The aim of the experiment was to measure the tiny difference, or asymmetry, in how often right- and left-handed electrons scatter by exchanging a Z boson. On average, a bunch of right-handed electrons generates 20 million scattering events, of which just a few dozen are mediated by Z bosons. Left-handed bunches yield about five more Z-mediated scatters. This slight asymmetry -- known as "parity" violation -- is about 131 parts per billion in electron-electron interactions. Parity is violated by the weak interaction but conserved by gravity, the electromagnetic interaction and the strong force.

The measured asymmetry in E158 is proportional to the electron's weak charge, which is a measure of the strength of the weak interaction between two electrons. Previous experiments at SLAC and CERN in Geneva measured the weak charge at "short" distances of about one hundredth of the width of the proton. E158 has now shown that at "long" distances -- roughly 10 times the width of the proton -- the weak charge is only half the size of the charge at short distances.

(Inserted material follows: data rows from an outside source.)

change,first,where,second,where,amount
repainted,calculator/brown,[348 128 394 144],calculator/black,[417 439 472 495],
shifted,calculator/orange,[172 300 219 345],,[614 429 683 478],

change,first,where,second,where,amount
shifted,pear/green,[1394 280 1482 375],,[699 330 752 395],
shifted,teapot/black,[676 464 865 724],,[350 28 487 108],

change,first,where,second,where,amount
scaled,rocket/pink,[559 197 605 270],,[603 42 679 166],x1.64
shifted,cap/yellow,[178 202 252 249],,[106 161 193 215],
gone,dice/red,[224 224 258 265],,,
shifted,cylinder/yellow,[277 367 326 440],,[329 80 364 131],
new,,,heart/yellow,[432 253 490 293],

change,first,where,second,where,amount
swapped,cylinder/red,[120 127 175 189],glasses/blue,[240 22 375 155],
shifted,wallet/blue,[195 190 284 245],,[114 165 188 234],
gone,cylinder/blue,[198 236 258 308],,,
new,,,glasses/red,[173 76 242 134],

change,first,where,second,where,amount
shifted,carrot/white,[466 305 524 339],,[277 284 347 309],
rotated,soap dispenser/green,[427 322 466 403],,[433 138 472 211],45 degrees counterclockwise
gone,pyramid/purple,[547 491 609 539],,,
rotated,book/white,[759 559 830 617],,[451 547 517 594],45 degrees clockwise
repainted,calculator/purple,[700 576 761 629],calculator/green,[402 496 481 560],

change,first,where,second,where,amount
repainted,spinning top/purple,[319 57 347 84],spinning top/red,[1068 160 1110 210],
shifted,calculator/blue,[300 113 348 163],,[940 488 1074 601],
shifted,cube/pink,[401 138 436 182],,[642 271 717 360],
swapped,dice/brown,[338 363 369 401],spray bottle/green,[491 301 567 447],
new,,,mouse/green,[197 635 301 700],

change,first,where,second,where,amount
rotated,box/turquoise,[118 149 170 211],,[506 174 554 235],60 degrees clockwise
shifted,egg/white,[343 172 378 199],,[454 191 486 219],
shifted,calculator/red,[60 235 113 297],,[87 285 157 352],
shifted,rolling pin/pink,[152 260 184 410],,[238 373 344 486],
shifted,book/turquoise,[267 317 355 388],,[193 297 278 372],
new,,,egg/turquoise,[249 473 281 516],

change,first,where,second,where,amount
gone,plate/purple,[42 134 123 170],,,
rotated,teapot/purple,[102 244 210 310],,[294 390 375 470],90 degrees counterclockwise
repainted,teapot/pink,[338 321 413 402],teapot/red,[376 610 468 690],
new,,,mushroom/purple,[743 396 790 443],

The experiment establishes for the first time that the weak charge on the electron varies with distance -- a phenomenon called "running". "Their high precision measurement of a tiny parity-violating asymmetry provides one of the best tests of the Standard Model and confirms the expected running of the weak charge," adds Bill Marciano, who is senior theoretical physicist at Brookhaven National Laboratory.